* Informasi yang Diekstrak
——

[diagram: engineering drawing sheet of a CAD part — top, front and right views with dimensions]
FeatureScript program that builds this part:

——

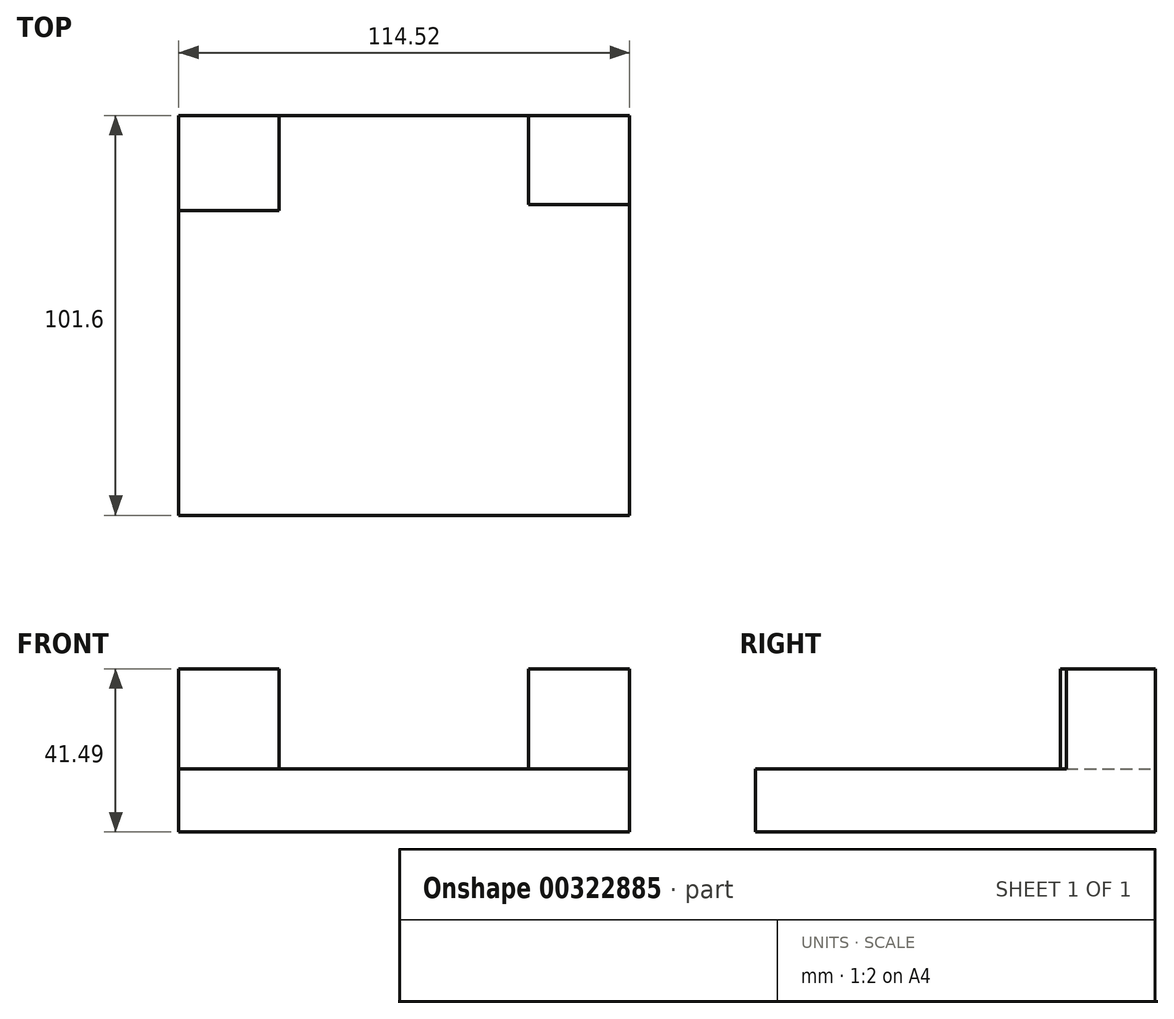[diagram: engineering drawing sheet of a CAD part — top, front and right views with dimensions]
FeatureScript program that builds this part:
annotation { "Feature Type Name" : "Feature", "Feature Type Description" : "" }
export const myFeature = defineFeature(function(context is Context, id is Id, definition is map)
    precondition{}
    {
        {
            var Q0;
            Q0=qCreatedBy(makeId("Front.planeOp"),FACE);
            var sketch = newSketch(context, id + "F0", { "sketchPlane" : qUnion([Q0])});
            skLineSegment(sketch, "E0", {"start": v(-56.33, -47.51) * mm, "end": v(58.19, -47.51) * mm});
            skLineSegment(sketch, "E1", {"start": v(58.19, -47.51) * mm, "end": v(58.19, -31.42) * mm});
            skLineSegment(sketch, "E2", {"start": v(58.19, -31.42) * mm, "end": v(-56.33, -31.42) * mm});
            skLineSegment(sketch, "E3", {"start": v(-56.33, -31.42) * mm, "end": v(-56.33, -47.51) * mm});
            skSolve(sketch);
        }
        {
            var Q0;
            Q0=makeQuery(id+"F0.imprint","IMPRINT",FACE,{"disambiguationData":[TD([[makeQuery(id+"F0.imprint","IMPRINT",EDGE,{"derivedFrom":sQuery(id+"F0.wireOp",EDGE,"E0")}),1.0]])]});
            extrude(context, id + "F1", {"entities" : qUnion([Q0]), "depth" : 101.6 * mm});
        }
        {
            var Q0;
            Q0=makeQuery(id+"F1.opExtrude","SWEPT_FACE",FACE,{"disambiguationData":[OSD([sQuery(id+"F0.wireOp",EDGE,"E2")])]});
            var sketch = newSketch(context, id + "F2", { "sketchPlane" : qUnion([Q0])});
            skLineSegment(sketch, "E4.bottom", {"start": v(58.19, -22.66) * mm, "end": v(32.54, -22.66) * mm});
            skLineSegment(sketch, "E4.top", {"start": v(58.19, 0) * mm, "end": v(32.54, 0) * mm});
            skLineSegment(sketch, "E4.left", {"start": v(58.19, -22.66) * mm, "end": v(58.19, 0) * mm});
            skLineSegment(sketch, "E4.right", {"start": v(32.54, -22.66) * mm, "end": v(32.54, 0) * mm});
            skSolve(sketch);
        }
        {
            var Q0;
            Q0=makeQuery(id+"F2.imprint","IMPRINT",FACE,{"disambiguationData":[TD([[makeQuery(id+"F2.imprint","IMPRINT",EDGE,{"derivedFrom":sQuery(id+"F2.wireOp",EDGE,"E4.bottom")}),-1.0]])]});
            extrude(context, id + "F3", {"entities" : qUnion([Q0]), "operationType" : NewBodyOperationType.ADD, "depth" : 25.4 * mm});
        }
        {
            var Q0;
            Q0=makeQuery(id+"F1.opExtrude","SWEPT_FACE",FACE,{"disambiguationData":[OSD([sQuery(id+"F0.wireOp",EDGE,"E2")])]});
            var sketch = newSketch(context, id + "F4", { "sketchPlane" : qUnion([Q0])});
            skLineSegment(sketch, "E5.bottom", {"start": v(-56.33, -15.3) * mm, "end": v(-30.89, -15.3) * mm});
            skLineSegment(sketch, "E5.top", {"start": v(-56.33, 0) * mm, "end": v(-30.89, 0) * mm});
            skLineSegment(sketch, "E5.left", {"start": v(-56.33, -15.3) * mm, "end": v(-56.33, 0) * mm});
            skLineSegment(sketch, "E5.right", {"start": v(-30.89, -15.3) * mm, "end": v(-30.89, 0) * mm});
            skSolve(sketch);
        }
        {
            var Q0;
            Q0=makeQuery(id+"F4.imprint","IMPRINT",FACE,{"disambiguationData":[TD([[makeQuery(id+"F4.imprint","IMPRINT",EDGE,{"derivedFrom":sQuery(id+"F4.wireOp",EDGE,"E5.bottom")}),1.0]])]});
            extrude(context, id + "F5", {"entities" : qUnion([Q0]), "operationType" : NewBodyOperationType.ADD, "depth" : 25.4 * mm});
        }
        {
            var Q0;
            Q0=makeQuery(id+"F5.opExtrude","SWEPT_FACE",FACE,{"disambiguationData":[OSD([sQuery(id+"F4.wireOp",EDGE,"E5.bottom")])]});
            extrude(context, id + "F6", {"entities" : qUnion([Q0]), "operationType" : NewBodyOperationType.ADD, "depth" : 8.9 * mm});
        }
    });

——

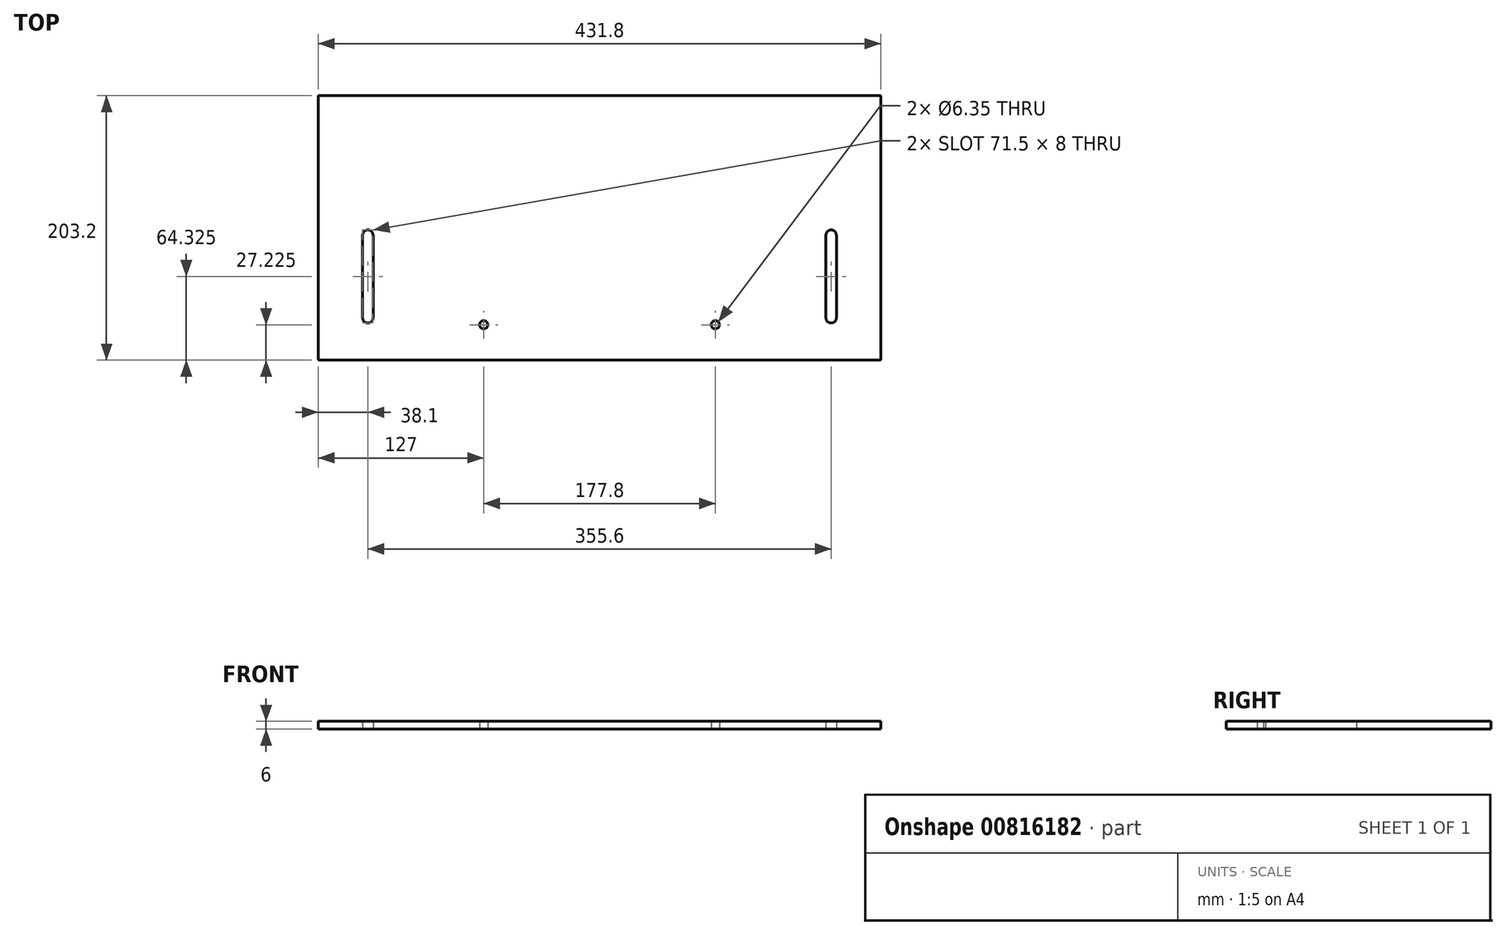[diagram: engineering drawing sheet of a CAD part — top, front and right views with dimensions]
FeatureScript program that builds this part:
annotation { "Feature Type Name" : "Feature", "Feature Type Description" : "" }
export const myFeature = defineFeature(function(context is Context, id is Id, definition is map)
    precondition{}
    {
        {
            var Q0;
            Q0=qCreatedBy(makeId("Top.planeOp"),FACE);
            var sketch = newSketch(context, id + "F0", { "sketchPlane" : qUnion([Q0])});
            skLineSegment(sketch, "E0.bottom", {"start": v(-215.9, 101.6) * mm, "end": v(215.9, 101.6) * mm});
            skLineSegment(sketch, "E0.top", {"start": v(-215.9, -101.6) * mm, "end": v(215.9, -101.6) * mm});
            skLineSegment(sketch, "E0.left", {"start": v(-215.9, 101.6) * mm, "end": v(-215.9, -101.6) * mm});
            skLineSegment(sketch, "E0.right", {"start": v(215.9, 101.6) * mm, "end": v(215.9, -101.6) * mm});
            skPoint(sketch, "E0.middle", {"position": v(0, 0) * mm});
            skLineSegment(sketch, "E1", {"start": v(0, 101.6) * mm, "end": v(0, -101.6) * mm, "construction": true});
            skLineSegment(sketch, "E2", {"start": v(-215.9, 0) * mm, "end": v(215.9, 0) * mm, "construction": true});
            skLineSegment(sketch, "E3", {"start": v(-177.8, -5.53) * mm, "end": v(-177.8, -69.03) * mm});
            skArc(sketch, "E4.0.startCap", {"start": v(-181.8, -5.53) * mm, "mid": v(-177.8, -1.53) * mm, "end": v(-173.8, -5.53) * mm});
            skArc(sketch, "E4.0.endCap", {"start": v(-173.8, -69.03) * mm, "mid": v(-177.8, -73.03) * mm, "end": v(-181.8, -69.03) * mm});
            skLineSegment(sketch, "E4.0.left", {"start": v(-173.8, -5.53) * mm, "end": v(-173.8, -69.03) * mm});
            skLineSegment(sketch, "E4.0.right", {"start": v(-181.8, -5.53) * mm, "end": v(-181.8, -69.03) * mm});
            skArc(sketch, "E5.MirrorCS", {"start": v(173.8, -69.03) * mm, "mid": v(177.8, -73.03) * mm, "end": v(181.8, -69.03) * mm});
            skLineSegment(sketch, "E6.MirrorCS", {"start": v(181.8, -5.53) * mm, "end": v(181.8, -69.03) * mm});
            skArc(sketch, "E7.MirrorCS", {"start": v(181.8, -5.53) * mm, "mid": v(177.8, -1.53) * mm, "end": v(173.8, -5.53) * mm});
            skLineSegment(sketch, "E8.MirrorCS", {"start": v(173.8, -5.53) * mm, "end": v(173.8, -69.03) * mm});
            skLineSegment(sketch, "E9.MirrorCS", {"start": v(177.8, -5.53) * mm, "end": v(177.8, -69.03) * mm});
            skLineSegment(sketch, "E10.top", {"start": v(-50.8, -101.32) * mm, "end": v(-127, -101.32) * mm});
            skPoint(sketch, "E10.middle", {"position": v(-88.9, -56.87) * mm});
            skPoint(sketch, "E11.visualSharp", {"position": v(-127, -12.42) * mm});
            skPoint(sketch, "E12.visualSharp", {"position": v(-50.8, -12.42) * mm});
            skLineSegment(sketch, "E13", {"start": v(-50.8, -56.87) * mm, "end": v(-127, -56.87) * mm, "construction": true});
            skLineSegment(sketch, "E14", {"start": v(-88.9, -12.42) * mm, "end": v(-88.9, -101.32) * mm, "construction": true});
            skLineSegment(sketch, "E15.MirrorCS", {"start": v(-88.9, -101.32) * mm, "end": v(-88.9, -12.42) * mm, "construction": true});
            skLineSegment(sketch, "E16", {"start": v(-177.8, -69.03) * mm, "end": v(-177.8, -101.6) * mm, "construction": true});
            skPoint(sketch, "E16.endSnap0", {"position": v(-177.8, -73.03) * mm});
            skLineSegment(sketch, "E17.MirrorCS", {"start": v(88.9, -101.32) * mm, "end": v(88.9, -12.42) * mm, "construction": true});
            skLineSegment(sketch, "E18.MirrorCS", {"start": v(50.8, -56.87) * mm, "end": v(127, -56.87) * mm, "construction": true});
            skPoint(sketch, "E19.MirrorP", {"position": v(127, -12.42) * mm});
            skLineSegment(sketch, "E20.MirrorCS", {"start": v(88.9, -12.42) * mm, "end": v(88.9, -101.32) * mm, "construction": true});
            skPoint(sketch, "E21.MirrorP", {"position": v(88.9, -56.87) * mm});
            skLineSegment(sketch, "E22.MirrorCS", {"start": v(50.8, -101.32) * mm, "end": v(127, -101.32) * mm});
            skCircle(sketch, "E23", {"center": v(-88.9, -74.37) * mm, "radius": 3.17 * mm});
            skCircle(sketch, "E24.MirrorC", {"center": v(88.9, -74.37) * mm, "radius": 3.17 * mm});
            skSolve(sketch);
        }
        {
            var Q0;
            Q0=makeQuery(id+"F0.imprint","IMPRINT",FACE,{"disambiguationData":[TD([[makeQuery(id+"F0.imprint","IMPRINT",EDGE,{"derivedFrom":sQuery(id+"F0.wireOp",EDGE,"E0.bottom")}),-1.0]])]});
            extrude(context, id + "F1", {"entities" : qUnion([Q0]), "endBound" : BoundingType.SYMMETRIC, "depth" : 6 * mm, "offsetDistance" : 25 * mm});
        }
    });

——

* Instruksi Anda
Kumpulkan semua baris pada item di atas yang mengandung kata "true". Huruf besar dan huruf kecil dibedakan.

* Hasil Tugas
            skLineSegment(sketch, "E1", {"start": v(0, 101.6) * mm, "end": v(0, -101.6) * mm, "construction": true});
            skLineSegment(sketch, "E2", {"start": v(-215.9, 0) * mm, "end": v(215.9, 0) * mm, "construction": true});
            skLineSegment(sketch, "E13", {"start": v(-50.8, -56.87) * mm, "end": v(-127, -56.87) * mm, "construction": true});
            skLineSegment(sketch, "E14", {"start": v(-88.9, -12.42) * mm, "end": v(-88.9, -101.32) * mm, "construction": true});
            skLineSegment(sketch, "E15.MirrorCS", {"start": v(-88.9, -101.32) * mm, "end": v(-88.9, -12.42) * mm, "construction": true});
            skLineSegment(sketch, "E16", {"start": v(-177.8, -69.03) * mm, "end": v(-177.8, -101.6) * mm, "construction": true});
            skLineSegment(sketch, "E17.MirrorCS", {"start": v(88.9, -101.32) * mm, "end": v(88.9, -12.42) * mm, "construction": true});
            skLineSegment(sketch, "E18.MirrorCS", {"start": v(50.8, -56.87) * mm, "end": v(127, -56.87) * mm, "construction": true});
            skLineSegment(sketch, "E20.MirrorCS", {"start": v(88.9, -12.42) * mm, "end": v(88.9, -101.32) * mm, "construction": true});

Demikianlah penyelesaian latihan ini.